WORK INSTRUCTIONS =>
Look through the records below for the line with "Gary Clark Jr.". Return that line and each one after it up to and including the line with "Soundbar wall mount", exactly.

MATERIAL FOR THE TASK =>
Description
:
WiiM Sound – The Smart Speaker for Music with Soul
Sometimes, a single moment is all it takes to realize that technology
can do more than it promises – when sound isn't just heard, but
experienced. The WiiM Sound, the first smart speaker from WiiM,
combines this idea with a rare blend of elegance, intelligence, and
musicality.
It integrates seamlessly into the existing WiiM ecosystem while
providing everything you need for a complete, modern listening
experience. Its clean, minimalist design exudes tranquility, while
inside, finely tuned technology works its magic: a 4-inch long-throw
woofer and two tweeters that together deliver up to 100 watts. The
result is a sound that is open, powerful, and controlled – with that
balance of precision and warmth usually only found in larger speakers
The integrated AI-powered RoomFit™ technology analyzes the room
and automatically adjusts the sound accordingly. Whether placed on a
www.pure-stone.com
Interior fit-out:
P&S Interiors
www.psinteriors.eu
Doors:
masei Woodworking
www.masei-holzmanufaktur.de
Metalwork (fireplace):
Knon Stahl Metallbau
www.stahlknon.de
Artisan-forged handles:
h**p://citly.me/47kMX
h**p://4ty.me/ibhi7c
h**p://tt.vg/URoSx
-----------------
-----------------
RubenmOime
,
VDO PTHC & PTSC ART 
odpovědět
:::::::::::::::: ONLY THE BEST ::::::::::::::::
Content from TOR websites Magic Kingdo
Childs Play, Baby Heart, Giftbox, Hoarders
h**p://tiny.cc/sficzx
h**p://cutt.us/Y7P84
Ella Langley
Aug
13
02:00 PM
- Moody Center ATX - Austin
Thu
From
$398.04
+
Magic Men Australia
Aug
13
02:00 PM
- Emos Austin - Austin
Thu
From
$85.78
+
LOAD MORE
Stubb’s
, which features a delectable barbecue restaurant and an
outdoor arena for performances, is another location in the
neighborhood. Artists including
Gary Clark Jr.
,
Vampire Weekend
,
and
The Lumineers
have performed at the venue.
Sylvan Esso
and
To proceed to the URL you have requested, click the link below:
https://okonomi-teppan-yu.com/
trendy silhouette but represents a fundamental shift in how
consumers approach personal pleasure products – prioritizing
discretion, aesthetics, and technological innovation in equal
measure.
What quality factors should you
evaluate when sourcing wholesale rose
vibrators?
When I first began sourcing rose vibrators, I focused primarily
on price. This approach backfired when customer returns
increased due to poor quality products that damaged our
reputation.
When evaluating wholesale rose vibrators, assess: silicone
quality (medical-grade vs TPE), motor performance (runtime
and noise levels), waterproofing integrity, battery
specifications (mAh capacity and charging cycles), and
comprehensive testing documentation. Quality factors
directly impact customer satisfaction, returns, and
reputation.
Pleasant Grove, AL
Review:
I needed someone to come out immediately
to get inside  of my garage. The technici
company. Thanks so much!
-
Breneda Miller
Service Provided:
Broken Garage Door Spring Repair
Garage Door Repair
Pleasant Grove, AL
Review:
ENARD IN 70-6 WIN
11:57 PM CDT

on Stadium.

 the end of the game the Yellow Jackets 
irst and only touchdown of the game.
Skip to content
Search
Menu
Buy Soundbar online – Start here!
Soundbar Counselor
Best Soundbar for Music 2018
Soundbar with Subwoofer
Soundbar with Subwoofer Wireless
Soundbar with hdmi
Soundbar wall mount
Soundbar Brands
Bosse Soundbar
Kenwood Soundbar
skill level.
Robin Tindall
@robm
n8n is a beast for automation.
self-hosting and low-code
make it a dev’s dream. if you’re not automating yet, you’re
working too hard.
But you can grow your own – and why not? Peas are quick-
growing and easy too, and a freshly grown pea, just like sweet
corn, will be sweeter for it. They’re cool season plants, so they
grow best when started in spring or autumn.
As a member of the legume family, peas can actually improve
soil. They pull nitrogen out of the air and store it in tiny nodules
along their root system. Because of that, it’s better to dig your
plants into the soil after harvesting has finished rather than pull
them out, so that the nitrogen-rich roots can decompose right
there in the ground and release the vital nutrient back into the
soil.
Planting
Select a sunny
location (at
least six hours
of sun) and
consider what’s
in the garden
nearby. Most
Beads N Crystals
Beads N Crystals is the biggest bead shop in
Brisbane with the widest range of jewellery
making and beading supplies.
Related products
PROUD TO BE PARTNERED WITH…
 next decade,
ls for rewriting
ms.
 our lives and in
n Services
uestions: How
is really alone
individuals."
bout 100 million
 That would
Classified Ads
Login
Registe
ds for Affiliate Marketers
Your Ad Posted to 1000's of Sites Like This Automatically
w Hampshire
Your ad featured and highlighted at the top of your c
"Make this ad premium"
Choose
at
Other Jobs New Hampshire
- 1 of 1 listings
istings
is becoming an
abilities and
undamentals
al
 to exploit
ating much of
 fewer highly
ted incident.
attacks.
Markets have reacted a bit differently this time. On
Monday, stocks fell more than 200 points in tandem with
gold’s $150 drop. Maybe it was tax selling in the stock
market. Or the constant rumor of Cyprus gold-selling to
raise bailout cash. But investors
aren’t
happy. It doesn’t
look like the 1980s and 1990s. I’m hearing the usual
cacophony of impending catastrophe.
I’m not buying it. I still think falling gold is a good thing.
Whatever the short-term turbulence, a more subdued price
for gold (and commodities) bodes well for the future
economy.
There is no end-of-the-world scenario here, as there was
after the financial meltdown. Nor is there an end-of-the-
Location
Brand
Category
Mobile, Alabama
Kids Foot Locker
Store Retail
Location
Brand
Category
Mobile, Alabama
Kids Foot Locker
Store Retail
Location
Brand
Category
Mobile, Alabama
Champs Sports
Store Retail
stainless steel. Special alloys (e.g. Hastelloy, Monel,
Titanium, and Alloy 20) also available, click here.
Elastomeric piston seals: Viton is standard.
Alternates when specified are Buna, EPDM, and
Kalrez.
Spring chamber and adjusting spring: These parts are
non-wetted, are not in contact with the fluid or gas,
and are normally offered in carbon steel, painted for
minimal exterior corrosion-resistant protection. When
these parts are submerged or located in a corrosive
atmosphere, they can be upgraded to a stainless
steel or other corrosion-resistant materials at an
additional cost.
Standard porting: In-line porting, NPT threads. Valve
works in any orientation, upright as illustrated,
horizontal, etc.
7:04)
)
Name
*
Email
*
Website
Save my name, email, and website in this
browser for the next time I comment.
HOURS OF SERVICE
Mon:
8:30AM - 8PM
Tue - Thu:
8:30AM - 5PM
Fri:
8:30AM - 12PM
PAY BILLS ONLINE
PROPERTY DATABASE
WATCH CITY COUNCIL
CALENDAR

EXERCISE ANSWER =>
Gary Clark Jr.
,
Vampire Weekend
,
and
The Lumineers
have performed at the venue.
Sylvan Esso
and
To proceed to the URL you have requested, click the link below:
https://okonomi-teppan-yu.com/
trendy silhouette but represents a fundamental shift in how
consumers approach personal pleasure products – prioritizing
discretion, aesthetics, and technological innovation in equal
measure.
What quality factors should you
evaluate when sourcing wholesale rose
vibrators?
When I first began sourcing rose vibrators, I focused primarily
on price. This approach backfired when customer returns
increased due to poor quality products that damaged our
reputation.
When evaluating wholesale rose vibrators, assess: silicone
quality (medical-grade vs TPE), motor performance (runtime
and noise levels), waterproofing integrity, battery
specifications (mAh capacity and charging cycles), and
comprehensive testing documentation. Quality factors
directly impact customer satisfaction, returns, and
reputation.
Pleasant Grove, AL
Review:
I needed someone to come out immediately
to get inside  of my garage. The technici
company. Thanks so much!
-
Breneda Miller
Service Provided:
Broken Garage Door Spring Repair
Garage Door Repair
Pleasant Grove, AL
Review:
ENARD IN 70-6 WIN
11:57 PM CDT

on Stadium.

 the end of the game the Yellow Jackets 
irst and only touchdown of the game.
Skip to content
Search
Menu
Buy Soundbar online – Start here!
Soundbar Counselor
Best Soundbar for Music 2018
Soundbar with Subwoofer
Soundbar with Subwoofer Wireless
Soundbar with hdmi
Soundbar wall mount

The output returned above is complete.